YOUR INSTRUCTIONS →
At the line that contains "3,347 L 81,355", begin setting down every line word for word, and stop after the last line of the listing.

--- GIVEN DATA Enclosed Below ---

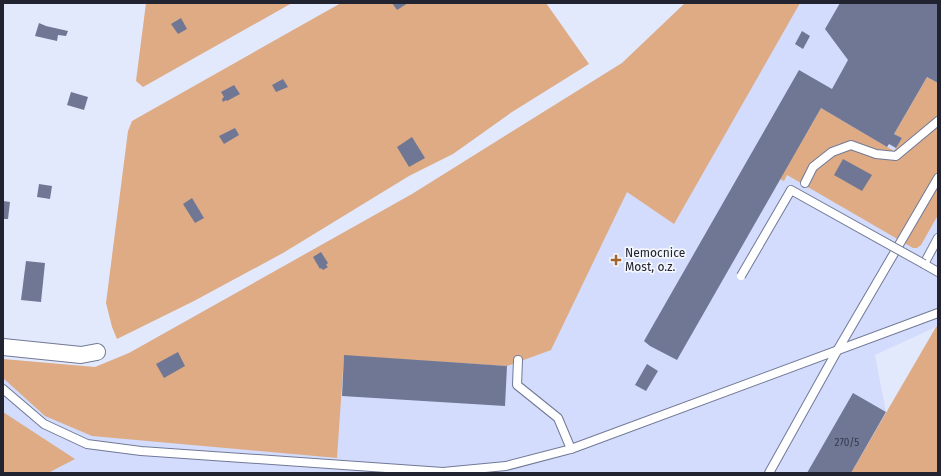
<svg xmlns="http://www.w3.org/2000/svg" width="941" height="476" viewBox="0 0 941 476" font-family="'Fira Sans',sans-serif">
<rect width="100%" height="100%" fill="#e3e9fc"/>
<!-- built -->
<path fill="#d3dcfc" d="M 685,3 L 938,3 L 938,326 L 875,355 L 886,412 L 851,473 L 3,473 L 3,359 L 95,367 L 129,353 L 412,194 L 622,63 Z"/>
<!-- green -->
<g fill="#deab85">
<path d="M 146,3 L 292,3 L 143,87 L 136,81 Z"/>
<path d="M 341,3 L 546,3 L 589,64 L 512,112 L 453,154 L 409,176 L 283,253 L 194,301 L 117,339 L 112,327 L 106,303 L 128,131 L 132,121 Z"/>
<path d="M 685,3 L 800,3 L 674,224 L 627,192 L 551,350 L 507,366 L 344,356 L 337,458 L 92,436 L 45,416 L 3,378 L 3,359 L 95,367 L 129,353 L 412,194 L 622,63 Z"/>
<path d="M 927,77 L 938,83 L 938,215 L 921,245 L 917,248 L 913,248 L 787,175 L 784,181 L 780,179 L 821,108 L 894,151 L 902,138 L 894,134 Z"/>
<path d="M 938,326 L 938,473 L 851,473 L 936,327 Z"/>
<path d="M 3,412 L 75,459 L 48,473 L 3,473 Z"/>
</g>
<!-- building -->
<g fill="#6f7794">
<path d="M 392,3 L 408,3 L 397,10 Z"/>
<path d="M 840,3 L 938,3 L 938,83 L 927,77 L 894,134 L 902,138 L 896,148 L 889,144 L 887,147 L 821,108 L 677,360 L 650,346 L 644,341 L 799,70 L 832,89 L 848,60 L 825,29 Z"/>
<path d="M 181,18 L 187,29 L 178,34 L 171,24 Z"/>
<path d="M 39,23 L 46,26 L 68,31 L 66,36 L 58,35 L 57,41 L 35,36 Z"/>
<path d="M 802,31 L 810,36 L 803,49 L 795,44 Z"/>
<path d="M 283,79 L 288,87 L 276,92 L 272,85 Z"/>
<path d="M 234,85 L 240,94 L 227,101 L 226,100 L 223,102 L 222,99 L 224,97 L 221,92 Z"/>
<path d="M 71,92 L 88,97 L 84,110 L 67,105 Z"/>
<path d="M 235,128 L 239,135 L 224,144 L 219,136 Z"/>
<path d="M 412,137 L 425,158 L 409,167 L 397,147 Z"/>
<path d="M 843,159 L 872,175 L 862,191 L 834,175 Z"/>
<path d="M 39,184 L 52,186 L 50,199 L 37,197 Z"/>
<path d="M 192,198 L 204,218 L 195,223 L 183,204 Z"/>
<path d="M 3,201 L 10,202 L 8,219 L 3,219 Z"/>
<path d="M 321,252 L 328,263 L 326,265 L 328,267 L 323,270 L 321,268 L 320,269 L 313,257 Z"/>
<path d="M 26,261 L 45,263 L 41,302 L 21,300 Z"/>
<path d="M 178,352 L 185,366 L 164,378 L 156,364 Z"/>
<path d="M 344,355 L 507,366 L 505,406 L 342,396 Z"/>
<path d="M 647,364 L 658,371 L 646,391 L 635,385 Z"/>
<path d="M 853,393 L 886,412 L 851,473 L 807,473 Z"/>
</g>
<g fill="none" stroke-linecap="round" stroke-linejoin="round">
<!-- service casing -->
<g stroke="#717996" stroke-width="10">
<g id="service">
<path d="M 805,183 L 813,167 L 832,152 L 851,145 L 876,154 L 896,156 L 938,121"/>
<path d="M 938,238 L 924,264 L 938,272"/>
<path d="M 518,360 L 517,385 L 558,418 L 571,449"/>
<path d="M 3,389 L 44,424 L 87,444 L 141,451 L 443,472 L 506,466 L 571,449 L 938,313"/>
<path d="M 769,473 L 837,351 L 938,178"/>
</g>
</g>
<!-- minor casing -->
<g stroke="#717996" stroke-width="18">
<path id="minor" d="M 3,347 L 81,355 L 97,352"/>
</g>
<!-- service -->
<use href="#service" stroke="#fff" stroke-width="8"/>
<!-- minor -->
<use href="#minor" stroke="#fff" stroke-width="16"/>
<!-- service-bridge casing -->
<g stroke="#717996" stroke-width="10" stroke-linecap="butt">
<path id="service-bridge" d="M 741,276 L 791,190 L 924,264"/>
</g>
<!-- service-bridge -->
<use href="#service-bridge" stroke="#fff" stroke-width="8"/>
</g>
<!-- markers -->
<path fill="#a5642e" stroke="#f4f6fd" stroke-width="1.5" d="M614 254h4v4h4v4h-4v4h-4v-4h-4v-4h4z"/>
<g text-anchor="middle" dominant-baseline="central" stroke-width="3.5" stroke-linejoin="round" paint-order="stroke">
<!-- number labels -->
<g font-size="10" fill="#343949">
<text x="847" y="443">270/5</text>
</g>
<!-- poi labels -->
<g font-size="12" fill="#212430" stroke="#f4f6fd" text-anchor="start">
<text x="625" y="253">Nemocnice<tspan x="625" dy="14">Most, o.z.</tspan></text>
</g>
</g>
<!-- border -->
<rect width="941" height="476" fill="none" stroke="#212430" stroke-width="8"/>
</svg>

--- End of Enclosed GIVEN DATA ---

RESPONSE TO THE TASK →
<path id="minor" d="M 3,347 L 81,355 L 97,352"/>
</g>
<!-- service -->
<use href="#service" stroke="#fff" stroke-width="8"/>
<!-- minor -->
<use href="#minor" stroke="#fff" stroke-width="16"/>
<!-- service-bridge casing -->
<g stroke="#717996" stroke-width="10" stroke-linecap="butt">
<path id="service-bridge" d="M 741,276 L 791,190 L 924,264"/>
</g>
<!-- service-bridge -->
<use href="#service-bridge" stroke="#fff" stroke-width="8"/>
</g>
<!-- markers -->
<path fill="#a5642e" stroke="#f4f6fd" stroke-width="1.5" d="M614 254h4v4h4v4h-4v4h-4v-4h-4v-4h4z"/>
<g text-anchor="middle" dominant-baseline="central" stroke-width="3.5" stroke-linejoin="round" paint-order="stroke">
<!-- number labels -->
<g font-size="10" fill="#343949">
<text x="847" y="443">270/5</text>
</g>
<!-- poi labels -->
<g font-size="12" fill="#212430" stroke="#f4f6fd" text-anchor="start">
<text x="625" y="253">Nemocnice<tspan x="625" dy="14">Most, o.z.</tspan></text>
</g>
</g>
<!-- border -->
<rect width="941" height="476" fill="none" stroke="#212430" stroke-width="8"/>
</svg>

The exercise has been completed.